The you have a set of PERL scripts that allow you to run the compressors over the WARC-files
subdividing them into blocks of pages.

- blocked_compress.pl <blockSize> <compressorID> <numBlocksToCompress> <WriteCompressed>

  The file (in WARC format) to be compressed is passed via STDIN.

  Parameter #1 indicates the size of the block in MBs. So 1 means 1MB.
  Parameter #2 specifies the compressor to be used. The subset that you have here available is:
     0 = gzip -9, 1 = bzip2 -9, 2 = ppdmi, 3 = booster, 15 = lzma, 16 = bmi+gz, 18 = bmi+lzma.
  Parameter #3 indicates hom many blocks to compress (0 = all)
  Parameter #4 indicates 1 = write the compressed file, 0 = silent mode (no writing)
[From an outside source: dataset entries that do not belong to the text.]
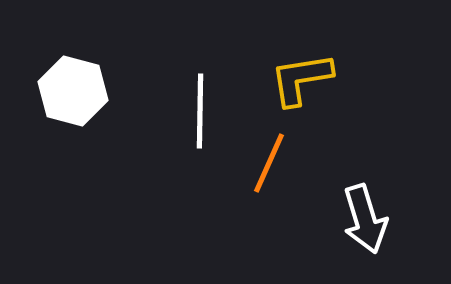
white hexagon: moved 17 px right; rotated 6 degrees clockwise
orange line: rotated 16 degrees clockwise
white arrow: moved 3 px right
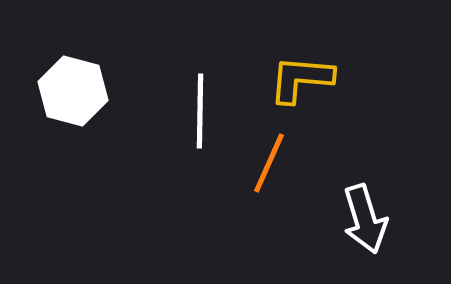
yellow L-shape: rotated 14 degrees clockwise
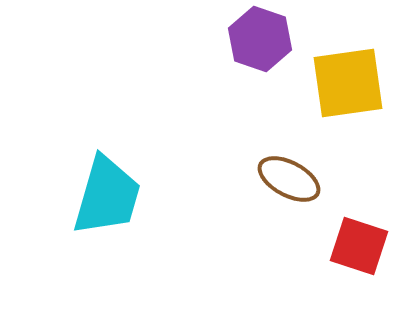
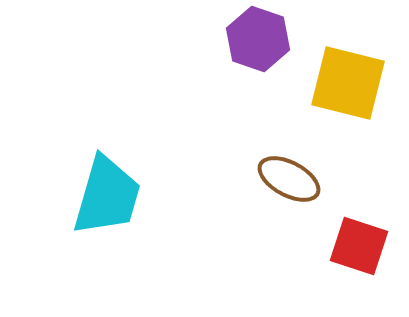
purple hexagon: moved 2 px left
yellow square: rotated 22 degrees clockwise
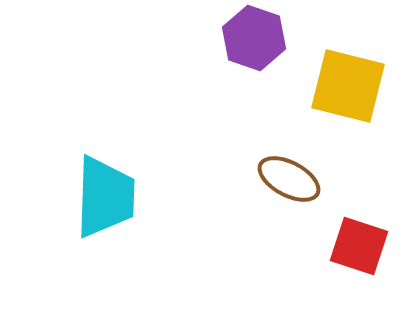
purple hexagon: moved 4 px left, 1 px up
yellow square: moved 3 px down
cyan trapezoid: moved 2 px left, 1 px down; rotated 14 degrees counterclockwise
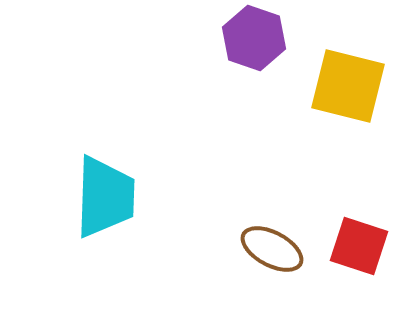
brown ellipse: moved 17 px left, 70 px down
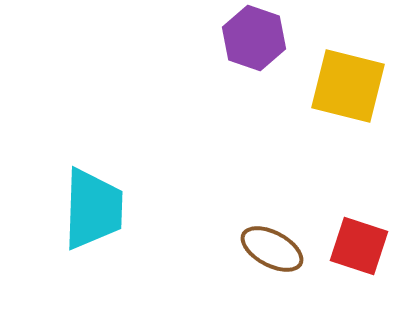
cyan trapezoid: moved 12 px left, 12 px down
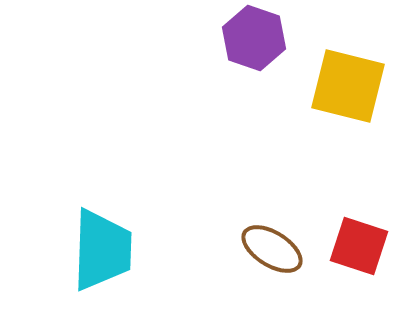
cyan trapezoid: moved 9 px right, 41 px down
brown ellipse: rotated 4 degrees clockwise
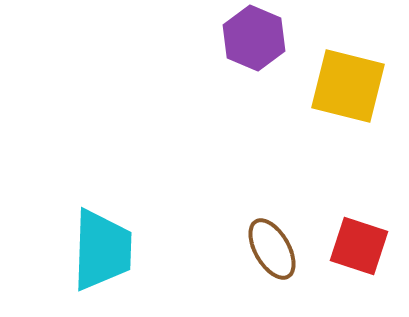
purple hexagon: rotated 4 degrees clockwise
brown ellipse: rotated 28 degrees clockwise
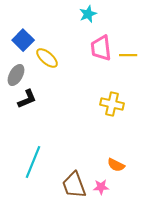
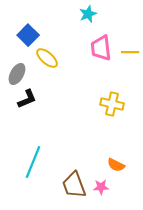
blue square: moved 5 px right, 5 px up
yellow line: moved 2 px right, 3 px up
gray ellipse: moved 1 px right, 1 px up
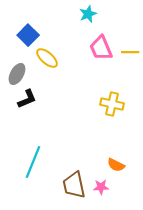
pink trapezoid: rotated 16 degrees counterclockwise
brown trapezoid: rotated 8 degrees clockwise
  During the compression the script will print on STDOUT some statistics, and in the file stats.txt
  a more detailed log of the compression process.


- blocked_decompress.pl <WriteDecompressed>
   
  The file to be decompressed is read from the auxiliary files: _compr-file_.out and _compr-sizes.out
  
  Parameter #1 indicates 1 = write the decompressed file, 0 = silent mode (no writing)


- CSAtest_blocked.pl <blockSize> <BuildSearch> <SampleDist>

  The file (in WARC format) to be compressed is passed via STDIN.

  Parameter #1 indicates the size of the block in MBs. So 1 means 1MB.
  Parameter #2 specifies 0 = build the CSA, 1 = Search the CSA
  Parameter #3 specifies the sampleDistance to be assigned to -p: 128, 256, 1024,.... in our experiments

  I suggest you to use just the version: "building", because the "searching" needs further files to
  test the CSA.

 
- random_permuting.pl
  
  Reads from STDIN the file (WARC-format) and writes in the output two files which specify a random
  permutation of the pages. ( _PermutedPos_.txt e _PageSizes_.txt)
       
- url_sorting.pl

  Reads from STDIN the file (WARC-format) and writes in the output two files which specify the url_based
  permutation of the pages. ( _PermutedPos_.txt e _PageSizes_.txt)


- permute.pl

  Read the pages to be permuted from the STDIN, and the permutation from the two 
  files: _PermutedPos_.txt and _PageSizes_.txt
  Then realizes this permutation by writing out the new WARC-formatted file
  of the permuted pages, naming it _FinalPermuted_.txt


- stripping_html.pl

  Receives from STDIN the file to be cleaned, and then writes to STDOUT the cleaned file.
  [You must install, with root privileges, the PERL package HTML-Strip-1.06 present in this dir]